Track down gorillas, chimpanzees and mandrills in the vast Lopé National Park.
Lopé National Park is a vast expanse totalling 485,000ha. Bordered by the majestic Ogooué to the north, the Offoué to the east, the du Chaillu Mountains in the south and the Mingoué River to the west, more than 1,500 plant species have been recorded here, of which 40 represent new species for Gabon.
Lopé is also home to 412 of the 700 species of birds recorded in the country, including seven kinds of hornbill, three forest kingfishers and the vulnerable grey-necked picathartes.
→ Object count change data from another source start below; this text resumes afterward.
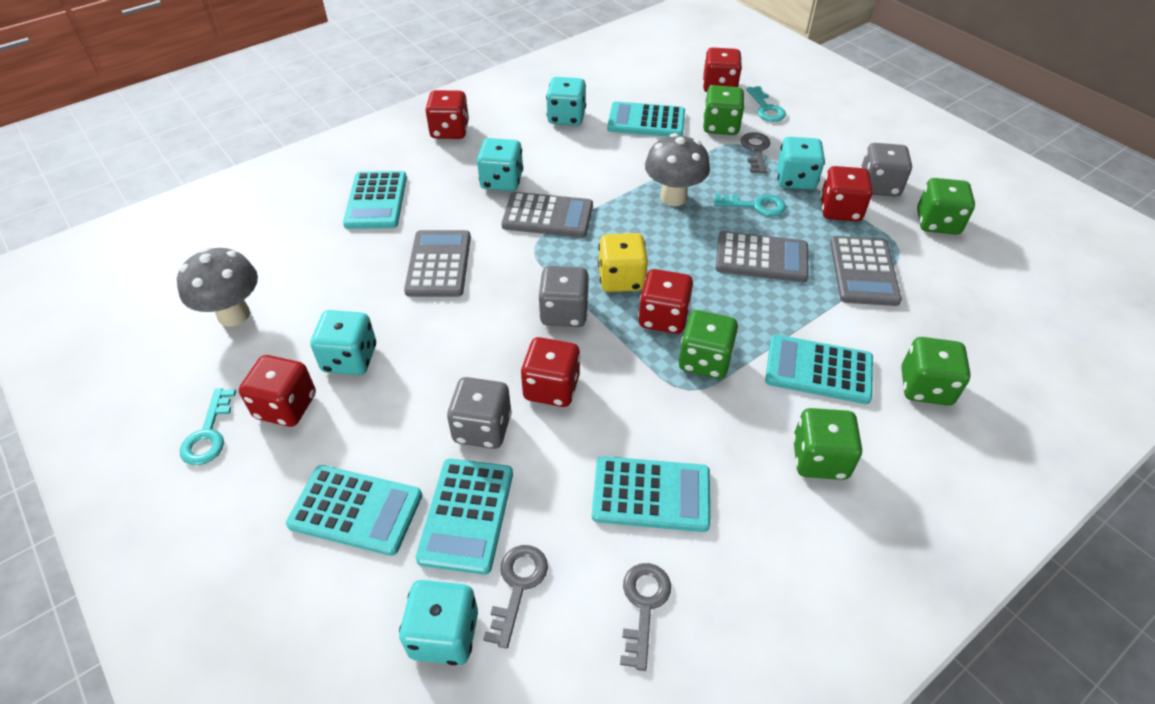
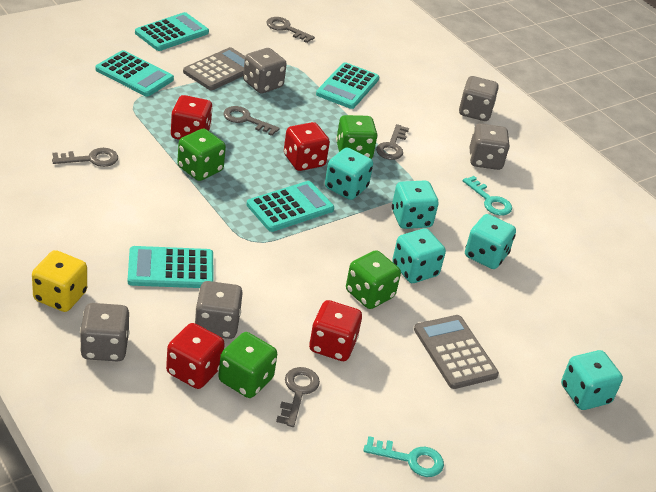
green dice: 5 -> 4
grey calculator: 4 -> 2
grey dice: 3 -> 5
grey key: 3 -> 5
grey mushroom: 2 -> 0
red dice: 6 -> 4
turquoise calculator: 6 -> 5
turquoise key: 3 -> 2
The largest known wild primate gathering – 1,350 mandrills in one great foraging group – was recorded here in 1996. Mandrills are particularly visible in the dry season (July–August), when they hang around in the north of the reserve for up to two weeks at a time. No-one knows why they gather in such large groups. Besides mandrill, there are large gorilla and chimpanzee populations.
The first thing to strike you as you arrive at Lopé is the dramatic patchwork landscape of open savannah and dense rainforest. The explanation for this landscape lies in the last ice cap in northern Europe, 18,000 years ago, when the cooler, drier climate caused great stretches of tropical rainforest to disappear.
When the Ice Age ended about 12,000 years ago, the forest recolonised the open savannah. The forest that you find in Lopé, therefore, is relatively young compared with some of Gabon’s truly ancient forests. There are still areas of savannah along the northern and eastern borders of the reserve, which have survived because here the average annual rainfall is just 1,500mm – insufficient for the forest to take root. The Lopé region has one of the driest climates in Gabon and therefore the most fragile rainforest.
Another reason for the survival of Lopé’s savannah areas is down to humans. Archaeological findings including early Stone-Age pebble tools, Stone-Age arrowheads and Iron Age petroglyphs indicate that people have been present in the Ogooué Valley for 400,000 years. Lopé is one of the oldest archaeological sites in Africa and remains of numerous prehistoric villages are still visible on savannah hilltops.
It is likely that fire was a key tool for these early inhabitants to control their environment and that by regularly burning the savannah areas, the encroachment of the forest was stalled. Burning is still used each dry season by the Ministère des Eaux et Forêts to ensure that the limits between forest and savannah are maintained.
It’s thanks to its unique archaeological and natural landscape that Lopé and its surrounding areas – the Écosystème et paysage culturel relique de Lopé-Okanda (Ecosystem and Relict Cultural Landscape of Lopé-Okanda – was recognised as a UNESCO World Heritage Site in 2007.